• _What this task involves_:
Transcribe the data as written, minus images.

__________

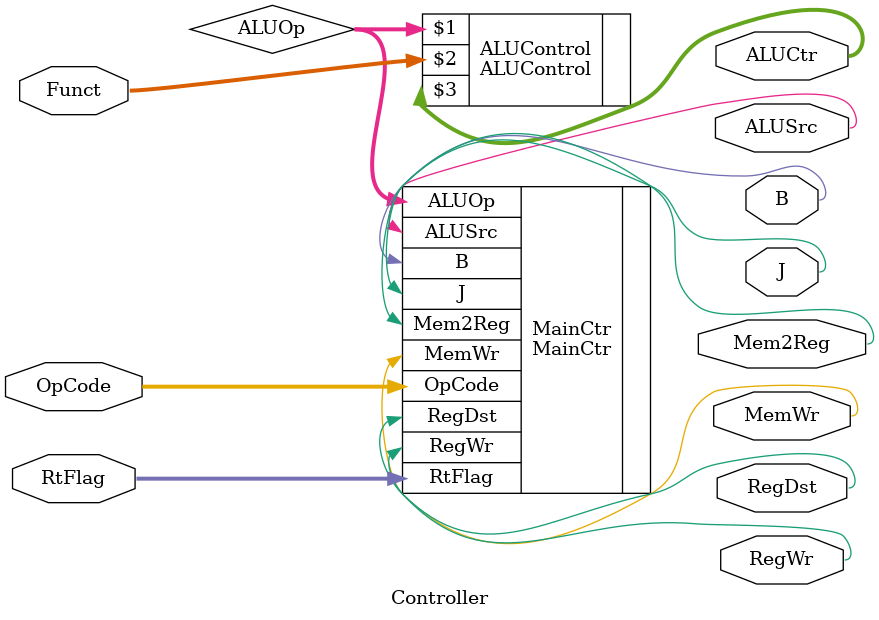
<source format=v>
`timescale 1ns / 1ps
module Controller (OpCode, RtFlag, Funct, J, B, RegDst, RegWr, ALUSrc, MemWr, Mem2Reg, ALUCtr);
// codes
  input [5: 0] Funct;
  input [4: 0] RtFlag;
  output [3: 0] ALUCtr;
  input [5: 0] OpCode;
  output J, B, RegDst, RegWr, ALUSrc, MemWr, Mem2Reg;
  wire [2: 0] ALUOp;
  
  MainCtr MainCtr(
	.OpCode	(OpCode),
	.RtFlag (RtFlag),
	.J	(J),
	.B	(B),
	.RegDst	(RegDst),
	.RegWr	(RegWr),
	.ALUSrc	(ALUSrc),
	.MemWr	(MemWr),
	.Mem2Reg	(Mem2Reg),
	.ALUOp	(ALUOp)
  );
  
  ALUControl ALUControl(
	ALUOp, Funct, ALUCtr
  );
endmodule

</source>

__________

• _Answer for this exercise_:
<source format=v>
`timescale 1ns / 1ps
module Controller (OpCode, RtFlag, Funct, J, B, RegDst, RegWr, ALUSrc, MemWr, Mem2Reg, ALUCtr);
// codes
  input [5: 0] Funct;
  input [4: 0] RtFlag;
  output [3: 0] ALUCtr;
  input [5: 0] OpCode;
  output J, B, RegDst, RegWr, ALUSrc, MemWr, Mem2Reg;
  wire [2: 0] ALUOp;
  
  MainCtr MainCtr(
	.OpCode	(OpCode),
	.RtFlag (RtFlag),
	.J	(J),
	.B	(B),
	.RegDst	(RegDst),
	.RegWr	(RegWr),
	.ALUSrc	(ALUSrc),
	.MemWr	(MemWr),
	.Mem2Reg	(Mem2Reg),
	.ALUOp	(ALUOp)
  );
  
  ALUControl ALUControl(
	ALUOp, Funct, ALUCtr
  );
endmodule

</source>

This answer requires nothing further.